Fintech Insights
Can Convertible Bonds Give You the Edge?
June 13, 2017
Half-bond, half-equity, convertible bonds are notoriously difficult to trade and model. And it’s not always easy to understand your risk because you’re exposed to every market variable under the sun – from dividend forecasts and equity volatility to interest rates and credit spreads.
Historically, technology has exacerbated the problem. Many firms run multiple systems for convertible bond desks: one for modeling and another for idea generation, one for booking orders from clients and another for equity order management – and yet another for allocations, compliance and risk. This, of course, doesn’t just hamper your ability to make smart decisions ahead of the competition; running and maintaining all these systems takes a huge amount of time and resources.
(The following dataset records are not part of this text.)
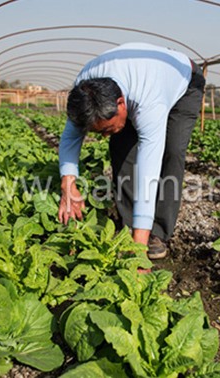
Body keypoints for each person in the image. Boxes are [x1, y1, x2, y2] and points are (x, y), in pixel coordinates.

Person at [57, 42, 205, 260]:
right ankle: (129, 226)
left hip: (183, 81)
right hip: (135, 79)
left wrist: (138, 254)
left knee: (171, 151)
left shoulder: (148, 101)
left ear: (121, 103)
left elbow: (148, 168)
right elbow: (70, 137)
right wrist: (68, 184)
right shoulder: (84, 92)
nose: (105, 135)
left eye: (107, 129)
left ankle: (155, 233)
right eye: (99, 133)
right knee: (121, 147)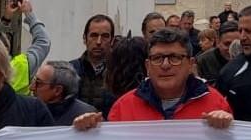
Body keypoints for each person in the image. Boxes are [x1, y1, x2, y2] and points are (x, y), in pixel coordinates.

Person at [73, 28, 232, 126]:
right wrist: (91, 133)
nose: (165, 65)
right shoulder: (124, 107)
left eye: (174, 58)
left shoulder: (215, 103)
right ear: (148, 66)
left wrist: (227, 129)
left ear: (190, 64)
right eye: (157, 58)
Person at [0, 0, 50, 96]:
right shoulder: (20, 66)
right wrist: (29, 14)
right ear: (6, 48)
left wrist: (6, 19)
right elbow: (43, 41)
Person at [70, 14, 117, 116]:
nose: (99, 42)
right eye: (94, 35)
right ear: (84, 38)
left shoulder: (119, 72)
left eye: (105, 36)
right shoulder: (69, 70)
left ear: (112, 40)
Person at [31, 61, 98, 125]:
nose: (31, 87)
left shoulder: (87, 118)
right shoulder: (29, 110)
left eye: (38, 83)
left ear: (57, 90)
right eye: (33, 80)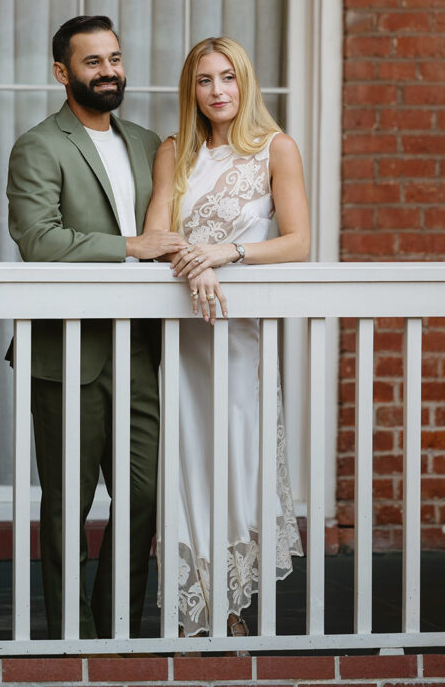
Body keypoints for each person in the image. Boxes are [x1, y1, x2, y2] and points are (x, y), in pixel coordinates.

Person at [6, 15, 186, 639]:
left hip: (141, 350)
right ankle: (69, 643)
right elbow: (39, 239)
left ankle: (117, 636)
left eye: (114, 58)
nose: (109, 71)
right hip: (68, 352)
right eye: (93, 62)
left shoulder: (148, 142)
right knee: (66, 510)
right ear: (63, 73)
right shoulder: (39, 144)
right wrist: (131, 246)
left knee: (141, 501)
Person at [144, 36, 310, 641]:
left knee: (240, 455)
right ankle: (195, 614)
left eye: (228, 78)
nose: (218, 91)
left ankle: (235, 605)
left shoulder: (276, 149)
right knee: (189, 458)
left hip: (241, 339)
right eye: (204, 80)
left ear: (246, 83)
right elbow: (156, 232)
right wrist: (197, 261)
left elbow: (298, 242)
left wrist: (229, 251)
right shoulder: (173, 153)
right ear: (191, 90)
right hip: (186, 336)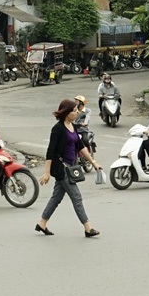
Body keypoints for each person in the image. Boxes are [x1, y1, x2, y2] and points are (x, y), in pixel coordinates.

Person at [36, 98, 101, 237]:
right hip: (61, 168)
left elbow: (81, 147)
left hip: (70, 166)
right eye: (74, 111)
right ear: (66, 113)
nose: (76, 113)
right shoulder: (58, 129)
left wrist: (93, 162)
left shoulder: (74, 127)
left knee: (56, 197)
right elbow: (50, 151)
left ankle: (42, 223)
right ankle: (87, 227)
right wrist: (46, 172)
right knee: (76, 196)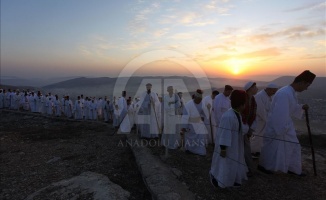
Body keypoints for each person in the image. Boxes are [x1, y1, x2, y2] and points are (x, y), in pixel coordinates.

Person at [259, 70, 316, 176]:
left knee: (292, 147)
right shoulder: (284, 93)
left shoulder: (290, 92)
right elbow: (279, 114)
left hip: (285, 126)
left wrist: (301, 107)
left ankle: (292, 168)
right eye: (306, 85)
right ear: (301, 82)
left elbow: (292, 108)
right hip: (280, 127)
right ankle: (265, 166)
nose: (306, 88)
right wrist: (282, 130)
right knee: (274, 148)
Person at [209, 90, 249, 188]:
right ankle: (219, 180)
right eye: (244, 103)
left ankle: (232, 179)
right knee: (224, 164)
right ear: (240, 104)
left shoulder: (236, 114)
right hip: (227, 147)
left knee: (233, 163)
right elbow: (224, 133)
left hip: (235, 146)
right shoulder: (228, 116)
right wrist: (223, 148)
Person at [251, 83, 278, 157]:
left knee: (261, 137)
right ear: (268, 89)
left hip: (264, 120)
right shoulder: (260, 96)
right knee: (257, 136)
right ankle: (252, 152)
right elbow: (260, 110)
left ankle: (257, 151)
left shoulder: (268, 96)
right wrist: (269, 120)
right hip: (259, 120)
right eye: (273, 91)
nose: (274, 93)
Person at [181, 89, 208, 156]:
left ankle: (200, 151)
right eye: (199, 99)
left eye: (201, 99)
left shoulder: (202, 104)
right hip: (191, 124)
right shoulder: (189, 104)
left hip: (199, 124)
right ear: (195, 97)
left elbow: (205, 113)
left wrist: (207, 110)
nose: (200, 100)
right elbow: (185, 116)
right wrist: (184, 126)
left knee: (200, 137)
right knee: (190, 138)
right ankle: (189, 149)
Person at [241, 81, 258, 176]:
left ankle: (248, 168)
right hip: (241, 128)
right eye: (255, 87)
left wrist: (251, 129)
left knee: (245, 147)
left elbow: (253, 115)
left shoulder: (253, 100)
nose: (257, 89)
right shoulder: (243, 99)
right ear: (250, 89)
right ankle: (248, 168)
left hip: (247, 128)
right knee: (244, 148)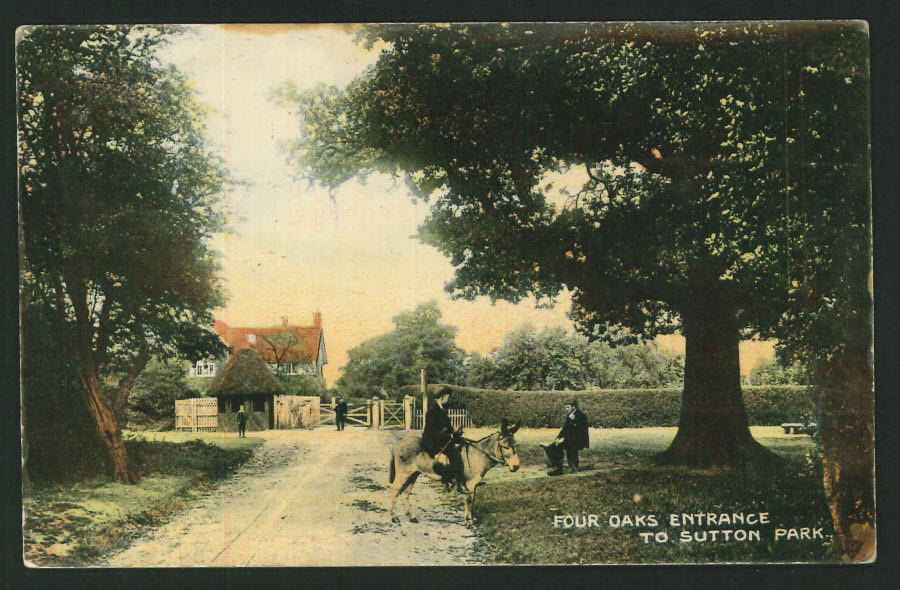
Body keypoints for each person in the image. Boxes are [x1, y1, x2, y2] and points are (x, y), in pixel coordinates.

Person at [422, 387, 464, 491]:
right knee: (450, 457)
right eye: (448, 397)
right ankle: (450, 480)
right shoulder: (431, 412)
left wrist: (455, 433)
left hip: (443, 441)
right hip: (432, 443)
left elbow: (448, 428)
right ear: (443, 397)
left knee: (460, 450)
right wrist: (448, 435)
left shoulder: (443, 410)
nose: (449, 399)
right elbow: (431, 433)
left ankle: (458, 480)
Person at [547, 400, 590, 476]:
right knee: (553, 446)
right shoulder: (570, 415)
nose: (566, 409)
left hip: (579, 439)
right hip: (570, 438)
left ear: (573, 407)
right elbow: (565, 429)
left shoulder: (581, 415)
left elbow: (582, 430)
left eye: (568, 407)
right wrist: (558, 437)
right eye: (565, 407)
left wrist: (573, 421)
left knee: (565, 446)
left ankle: (572, 467)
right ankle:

But many market observers think that convertible bonds will become increasingly popular over the next few years, now that interest rates are rising and, consequentially, the stability of the equity markets is becoming less certain. As finding the edge in any market becomes more important, what is your firm to do?
The sell-side market structure has fundamentally changed. Banks are more risk averse and aren’t putting up the capital; Meanwhile, trading books have vastly shrunk and firms have retreated from research. So tiers of size of sell-side institutions are shrinking. The world is getting flatter, the liquidity providers are becoming more homogeneous, the market is becoming more competitive across the old tiers and sell-side trading strategies are becoming more similar. Since the Volcker ruling, even big banks have to work hard to find liquidity in the market, and more and more firms are acting like agency brokers than the proprietary book-wielding banks of old.
To win in this new marketplace, you must not only understand who and why somebody would want to sell something, and who and why somebody would want to buy something, but you must also have a system which enables you to react to the best possible market opportunities before your competitors. And you can’t do that without extremely efficient and intelligent use of data.
That’s where a single platform can help. While it must be able to analyze data in the most sophisticated ways; complete all booking, confirms and downstream reporting; perform real-time risk and real-time P&L; and manage regulatory reporting, consolidation saves money by eliminating mass legacy systems. Even better, a consolidated system can make your firm faster and smarter, and thus able to make more money than your competitors.
And that’s what everyone on the sell side, from the CEO to the trader, wants, isn’t it?